UCLA was never a real option, but my professor urged me to apply. Yale was an option if he was going to Cornell, but we both wanted Penn State. Now, we have it.

“We have dinner tonight,” Bryce reminds me.

“Shit. I have to study.”

“Chick, not tonight.”

I really can’t blow this biology final off. There’s a reason I got into every school I applied to—because I work my ass off. He is the only thing I do outside of school.

“Can we please do it another day?”

“No.”

I groan and cross my arms. “Why are you being so rigid?”

“Because today is important.”

Worry starts to creep in. Is it his birthday? No, that’s in three months. Our anniversary? No, that just passed. What the hell is important about today?

“Why?”

He rolls his eyes and then kisses me. “It is, go get ready.”

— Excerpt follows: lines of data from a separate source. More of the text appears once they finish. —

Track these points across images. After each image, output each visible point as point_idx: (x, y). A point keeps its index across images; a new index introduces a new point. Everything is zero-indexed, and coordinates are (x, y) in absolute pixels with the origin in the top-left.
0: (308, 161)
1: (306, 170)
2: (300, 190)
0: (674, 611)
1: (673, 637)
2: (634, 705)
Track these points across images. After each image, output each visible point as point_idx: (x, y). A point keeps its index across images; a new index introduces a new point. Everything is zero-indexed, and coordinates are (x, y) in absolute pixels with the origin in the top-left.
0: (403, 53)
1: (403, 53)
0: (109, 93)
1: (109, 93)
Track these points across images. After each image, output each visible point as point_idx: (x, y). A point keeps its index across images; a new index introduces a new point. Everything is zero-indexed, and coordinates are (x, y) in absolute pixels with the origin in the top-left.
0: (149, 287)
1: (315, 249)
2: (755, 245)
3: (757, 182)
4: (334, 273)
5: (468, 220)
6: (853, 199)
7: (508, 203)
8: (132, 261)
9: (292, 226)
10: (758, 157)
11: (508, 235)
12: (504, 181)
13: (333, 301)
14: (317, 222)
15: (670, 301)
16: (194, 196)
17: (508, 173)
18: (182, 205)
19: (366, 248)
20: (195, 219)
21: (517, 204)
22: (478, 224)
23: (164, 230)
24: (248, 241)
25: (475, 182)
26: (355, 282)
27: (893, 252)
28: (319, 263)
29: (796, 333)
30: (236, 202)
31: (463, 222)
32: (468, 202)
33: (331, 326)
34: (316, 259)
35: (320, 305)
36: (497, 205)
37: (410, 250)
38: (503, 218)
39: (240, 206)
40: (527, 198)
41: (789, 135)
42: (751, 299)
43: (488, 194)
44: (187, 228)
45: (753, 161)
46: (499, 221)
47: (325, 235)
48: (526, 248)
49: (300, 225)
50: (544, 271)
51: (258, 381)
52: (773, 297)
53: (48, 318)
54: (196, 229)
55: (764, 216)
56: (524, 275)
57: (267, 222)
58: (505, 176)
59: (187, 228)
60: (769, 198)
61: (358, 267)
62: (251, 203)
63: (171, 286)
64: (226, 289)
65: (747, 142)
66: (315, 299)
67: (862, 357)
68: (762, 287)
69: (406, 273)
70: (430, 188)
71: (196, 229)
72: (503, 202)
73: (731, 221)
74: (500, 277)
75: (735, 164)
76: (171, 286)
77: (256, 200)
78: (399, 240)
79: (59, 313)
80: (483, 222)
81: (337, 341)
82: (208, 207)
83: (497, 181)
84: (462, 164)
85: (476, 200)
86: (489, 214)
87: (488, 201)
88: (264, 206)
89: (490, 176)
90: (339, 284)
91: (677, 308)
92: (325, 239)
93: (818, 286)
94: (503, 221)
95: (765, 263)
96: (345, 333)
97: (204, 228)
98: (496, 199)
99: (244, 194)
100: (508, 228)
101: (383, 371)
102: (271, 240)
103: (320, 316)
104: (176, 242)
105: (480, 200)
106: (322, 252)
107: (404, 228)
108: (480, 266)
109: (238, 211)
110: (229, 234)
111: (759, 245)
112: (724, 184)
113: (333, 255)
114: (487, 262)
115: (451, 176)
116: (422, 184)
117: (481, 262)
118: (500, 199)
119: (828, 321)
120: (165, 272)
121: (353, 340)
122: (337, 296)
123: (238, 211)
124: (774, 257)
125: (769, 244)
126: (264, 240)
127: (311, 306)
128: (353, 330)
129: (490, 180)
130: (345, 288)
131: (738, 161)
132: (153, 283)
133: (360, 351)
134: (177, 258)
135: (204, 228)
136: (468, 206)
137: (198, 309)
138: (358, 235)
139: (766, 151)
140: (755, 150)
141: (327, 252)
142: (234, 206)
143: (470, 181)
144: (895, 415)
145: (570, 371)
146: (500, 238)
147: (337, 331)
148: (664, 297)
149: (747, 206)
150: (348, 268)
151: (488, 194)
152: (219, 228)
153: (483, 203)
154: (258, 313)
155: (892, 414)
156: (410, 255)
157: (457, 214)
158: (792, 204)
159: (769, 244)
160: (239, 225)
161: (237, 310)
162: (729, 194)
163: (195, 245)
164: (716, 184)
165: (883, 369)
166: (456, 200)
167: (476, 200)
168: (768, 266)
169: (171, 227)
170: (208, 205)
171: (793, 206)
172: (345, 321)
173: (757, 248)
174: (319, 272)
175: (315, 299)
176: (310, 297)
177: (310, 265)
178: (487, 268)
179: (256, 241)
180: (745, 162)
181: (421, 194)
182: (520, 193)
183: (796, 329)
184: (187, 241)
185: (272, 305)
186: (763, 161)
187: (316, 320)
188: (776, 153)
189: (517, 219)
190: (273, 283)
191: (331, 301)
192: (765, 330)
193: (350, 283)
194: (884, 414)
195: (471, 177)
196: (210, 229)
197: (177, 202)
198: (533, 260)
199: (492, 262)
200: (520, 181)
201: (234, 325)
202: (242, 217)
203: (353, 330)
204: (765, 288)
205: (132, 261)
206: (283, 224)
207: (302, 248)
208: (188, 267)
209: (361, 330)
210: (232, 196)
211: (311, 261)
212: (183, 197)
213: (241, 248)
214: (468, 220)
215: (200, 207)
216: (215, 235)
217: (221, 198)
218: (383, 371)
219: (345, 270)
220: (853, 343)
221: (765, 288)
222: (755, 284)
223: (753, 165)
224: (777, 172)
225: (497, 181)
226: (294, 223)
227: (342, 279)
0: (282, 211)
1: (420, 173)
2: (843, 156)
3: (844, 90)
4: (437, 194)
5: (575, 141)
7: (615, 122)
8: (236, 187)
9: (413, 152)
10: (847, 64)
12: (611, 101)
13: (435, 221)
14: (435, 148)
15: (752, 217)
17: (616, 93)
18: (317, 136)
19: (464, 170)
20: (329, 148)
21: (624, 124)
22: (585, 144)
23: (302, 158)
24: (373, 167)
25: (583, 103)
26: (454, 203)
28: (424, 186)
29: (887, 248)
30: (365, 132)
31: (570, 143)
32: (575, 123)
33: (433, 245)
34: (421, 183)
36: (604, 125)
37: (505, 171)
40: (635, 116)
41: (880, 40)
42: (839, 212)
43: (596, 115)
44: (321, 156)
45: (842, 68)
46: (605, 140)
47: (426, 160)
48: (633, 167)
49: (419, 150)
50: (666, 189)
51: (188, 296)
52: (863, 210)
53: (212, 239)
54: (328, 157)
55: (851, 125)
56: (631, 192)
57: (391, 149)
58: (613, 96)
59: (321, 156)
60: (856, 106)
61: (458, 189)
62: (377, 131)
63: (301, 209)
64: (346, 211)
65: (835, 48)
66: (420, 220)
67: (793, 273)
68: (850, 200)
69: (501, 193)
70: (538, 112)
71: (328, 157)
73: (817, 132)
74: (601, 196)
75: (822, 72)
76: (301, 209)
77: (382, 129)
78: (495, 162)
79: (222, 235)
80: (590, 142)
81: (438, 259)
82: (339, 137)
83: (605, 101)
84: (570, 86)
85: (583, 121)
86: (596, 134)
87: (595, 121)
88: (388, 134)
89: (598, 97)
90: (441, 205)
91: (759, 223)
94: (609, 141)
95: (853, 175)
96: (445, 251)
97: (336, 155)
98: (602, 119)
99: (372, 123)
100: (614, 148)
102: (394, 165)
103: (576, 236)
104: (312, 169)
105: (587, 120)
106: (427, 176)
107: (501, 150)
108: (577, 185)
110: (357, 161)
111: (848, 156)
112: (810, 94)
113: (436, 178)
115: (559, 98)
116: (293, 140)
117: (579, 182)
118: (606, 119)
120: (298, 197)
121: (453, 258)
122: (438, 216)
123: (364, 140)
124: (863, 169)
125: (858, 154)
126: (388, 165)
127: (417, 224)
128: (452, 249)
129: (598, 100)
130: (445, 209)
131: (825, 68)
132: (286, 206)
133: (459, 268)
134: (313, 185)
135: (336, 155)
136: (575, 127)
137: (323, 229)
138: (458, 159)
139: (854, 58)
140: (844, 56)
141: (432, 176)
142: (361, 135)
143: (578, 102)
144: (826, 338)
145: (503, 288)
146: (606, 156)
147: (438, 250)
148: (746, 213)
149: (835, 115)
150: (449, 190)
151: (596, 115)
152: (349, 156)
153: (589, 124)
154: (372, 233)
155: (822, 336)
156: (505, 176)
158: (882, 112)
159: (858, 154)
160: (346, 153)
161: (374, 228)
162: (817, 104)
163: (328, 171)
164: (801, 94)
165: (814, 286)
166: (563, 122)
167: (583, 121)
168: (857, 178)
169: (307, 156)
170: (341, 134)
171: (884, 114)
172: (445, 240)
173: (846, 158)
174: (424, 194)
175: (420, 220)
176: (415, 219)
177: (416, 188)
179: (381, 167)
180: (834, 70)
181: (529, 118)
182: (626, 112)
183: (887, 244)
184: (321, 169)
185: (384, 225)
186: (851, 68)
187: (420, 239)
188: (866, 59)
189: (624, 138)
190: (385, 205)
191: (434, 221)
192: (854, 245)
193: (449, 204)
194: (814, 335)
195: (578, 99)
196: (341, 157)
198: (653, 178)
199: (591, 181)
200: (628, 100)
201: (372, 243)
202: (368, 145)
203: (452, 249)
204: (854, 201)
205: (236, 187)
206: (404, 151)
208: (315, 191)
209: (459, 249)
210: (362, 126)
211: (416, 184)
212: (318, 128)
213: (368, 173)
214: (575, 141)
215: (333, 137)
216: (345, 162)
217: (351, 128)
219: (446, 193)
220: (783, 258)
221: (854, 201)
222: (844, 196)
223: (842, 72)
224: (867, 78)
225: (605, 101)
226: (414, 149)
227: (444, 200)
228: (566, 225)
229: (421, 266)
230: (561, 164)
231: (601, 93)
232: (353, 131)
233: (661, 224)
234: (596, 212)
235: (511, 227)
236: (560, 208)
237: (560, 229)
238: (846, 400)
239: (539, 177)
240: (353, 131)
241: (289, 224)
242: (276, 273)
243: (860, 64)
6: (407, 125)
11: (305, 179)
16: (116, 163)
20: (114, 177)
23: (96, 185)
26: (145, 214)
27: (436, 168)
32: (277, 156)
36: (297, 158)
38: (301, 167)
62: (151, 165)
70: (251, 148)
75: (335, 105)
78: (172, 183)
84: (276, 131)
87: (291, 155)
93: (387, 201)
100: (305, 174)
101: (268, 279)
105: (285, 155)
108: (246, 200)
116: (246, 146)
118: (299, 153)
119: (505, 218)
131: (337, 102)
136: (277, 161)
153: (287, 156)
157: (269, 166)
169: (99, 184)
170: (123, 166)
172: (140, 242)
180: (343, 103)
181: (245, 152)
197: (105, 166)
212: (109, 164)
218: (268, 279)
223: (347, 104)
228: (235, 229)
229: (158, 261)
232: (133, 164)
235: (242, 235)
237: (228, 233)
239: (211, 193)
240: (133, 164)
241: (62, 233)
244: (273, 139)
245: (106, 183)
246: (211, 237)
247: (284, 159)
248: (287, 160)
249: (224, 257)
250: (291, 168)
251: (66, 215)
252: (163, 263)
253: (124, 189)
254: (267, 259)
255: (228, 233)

We are clearly not going to come to an understanding here, and today is a day for celebrating, I guess. I’ll study once he goes to sleep.

I rush out of the room and do as he says. I shower quickly, shave my legs, and look for something cute to wear. Once I’m all dressed and ready, I come out to see him in a suit.

Bryce looks really freaking good in a suit.

“Who . . .”

He grins and his eyes roam my body. “Whoa yourself.” Slowly, he rises to his feet and stands before me. His hands cup my face as though I’m a delicate flower and then his lips touch mine.

The kiss is slow, sweet, and has my heart pounding.

When he kisses me like this, it feels like everything disappears and all that exists in the world is Bryce and me.

He does that to me. When we’re together, I’m not afraid of anything. I know that he’ll be here to hold me up. My hands grip his shoulders as our lips move together.